# Need manure fork for messy stall



## chevysmum (Sep 30, 2009)

New boarder grinds his stall into millions of small pieces of manure. Trying to find the smallest manure fork to get most of the mess picked up. Bought the Fine Tines fork, no luck with that. We use sawdust for bedding. Any suggestions would be appreciated.


----------



## Saddlebag (Jan 17, 2011)

It's called a garden spade, the one with the flat blade on it. Look for one with a longer handle unless you are under 5'6". I find them a little short as I'm taller.


----------



## MHFoundation Quarters (Feb 23, 2011)

No idea where to get one but I saw one that was custom made and was fantastic for sawdust. They had taken a heavy gauge grill screen, the kind with very small holes and made a small scoop shovel out of it. The holes were just big enough to sift the sawdust without shaking any of the manure back out.


----------



## franknbeans (Jun 7, 2007)

If the horse is truly a horsey cuisinart, we just take out the wettest and worst of it.....and strip it as needed. The wet stuff can be picked up with a regular fork, at least that is what we do. I use back of it to scrape it into a pile and then pick it up. That gets the wet stuff off the mats (if you have them). It never looks totally clean like the horses that are neater, but....it is what it is.


----------



## farmranch (Nov 18, 2007)

*Have you tried a screened rake?*

Equitee Mfg makes some really good manure forks, including a "mini-tine" version that has 27 tines that are spaced very close together. If that doesn't work for you, you might try their manual Shake'n Rake, which is basically a manure fork with a screened basket. They were used on the Gulf to separate tarballs, so they will pick out the smallest bits. Optional 3/8" or 1/4" mesh. Don't know if this will work, but I sure like their manure forks. With the smallest mesh you might need the powered version:lol:
The Best Sand Sifting Rakes for Cleaning Beach Sand or Golf Bunkers

If that won't work here is a link for a sifter scoop shovel, but I think the holes might be too big.
http://beaconathletics.com/store/hand-tools/sifter-scoop-shovel/

They both cost about the same, buy them both and post back!.


----------



## Bluebird (Jul 20, 2011)

chevysmum said:


> New boarder grinds his stall into millions of small pieces of manure. Trying to find the smallest manure fork to get most of the mess picked up. Bought the Fine Tines fork, no luck with that. We use sawdust for bedding. Any suggestions would be appreciated.

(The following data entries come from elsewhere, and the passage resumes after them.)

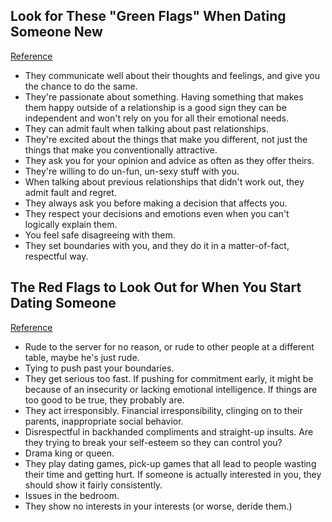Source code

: ## Look for These "Green Flags" When Dating Someone New
[Reference](http://lifehacker.com/look-for-these-green-flags-when-dating-someone-new-1774772510?utm_campaign=socialflow_lifehacker_facebook&utm_source=lifehacker_facebook&utm_medium=socialflow)

- They communicate well about their thoughts and feelings, and give you the chance to do the same.
- They're passionate about something. Having something that makes them happy outside of a relationship is a good sign they can be independent and won't rely on you for all their emotional needs.
- They can admit fault when talking about past relationships.
- They're excited about the things that make you different, not just the things that make you conventionally attractive.
- They ask you for your opinion and advice as often as they offer theirs.
- They're willing to do un-fun, un-sexy stuff with you.
- When talking about previous relationships that didn't work out, they admit fault and regret.
- They always ask you before making a decision that affects you.
- They respect your decisions and emotions even when you can't logically explain them.
- You feel safe disagreeing with them.
- They set boundaries with you, and they do it in a matter-of-fact, respectful way.

## The Red Flags to Look Out for When You Start Dating Someone
[Reference](http://lifehacker.com/the-red-flags-to-look-out-for-when-you-start-dating-som-1758382710)

- Rude to the server for no reason, or rude to other people at a different table, maybe he's just rude.
- Tying to push past your boundaries.
- They get serious too fast. If pushing for commitment early, it might be because of an insecurity or lacking emotional intelligence. If things are too good to be true, they probably are.
- They act irresponsibly. Financial irresponsibility, clinging on to their parents, inappropriate social behavior.
- Disrespectful in backhanded compliments and straight-up insults. Are they trying to break your self-esteem so they can control you?
- Drama king or queen.
- They play dating games, pick-up games that all lead to people wasting their time and getting hurt. If someone is actually interested in you, they should show it fairly consistently.
- Issues in the bedroom.
- They show no interests in your interests (or worse, deride them.)
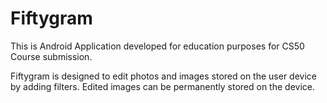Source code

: # Fiftygram

This is Android Application developed for education purposes for CS50 Course submission.

Fiftygram is designed to edit photos and images stored on the user device by adding filters. Edited images can be permanently stored on the device.

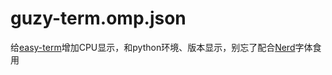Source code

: # guzy-term.omp.json

给[easy-term](https://ohmyposh.dev/docs/themes#easy-term)增加CPU显示，和python环境、版本显示，别忘了配合[Nerd](https://ohmyposh.dev/docs/installation/fonts)字体食用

If you use shavings as bedding (wood shavings), get yourself a plastic shavings fork. Metal ones are a pain as they not only remove the manure but also most of the clean bedding. They are a godsend. Believe me. Takes no time to muck out. All I was taught to do was lift, toss and flick against the side of the stable. Muck runs down the hill to the floor and you just skim it away.


----------



## jaydee (May 10, 2012)

If he's as bad as the last OTTB we had who used to dance up and down on every pile he did then sifting is a waste of time. We had good rubber matting and just put in the bare minimum and just shovelled the lot out every day
If he's not as bad as that then as per *Bluebell*


----------



## Delfina (Feb 12, 2010)

franknbeans said:


> If the horse is truly a horsey cuisinart, we just take out the wettest and worst of it.....and strip it as needed. The wet stuff can be picked up with a regular fork, at least that is what we do. I use back of it to scrape it into a pile and then pick it up. That gets the wet stuff off the mats (if you have them). It never looks totally clean like the horses that are neater, but....it is what it is.


The horsey cuisinart at the barn leaves on Friday... Thank God! :lol:

I use a plastic grain shovel to scrape up the wet stuff and to shovel out the worst of what a manure fork won't pick up. It's basically a "good enough" job for a few days, then completely strip and start over again. Thankfully her owner never complained, she is quite aware of her piggy horse and actually complimented me on getting it cleaner than she used to.


----------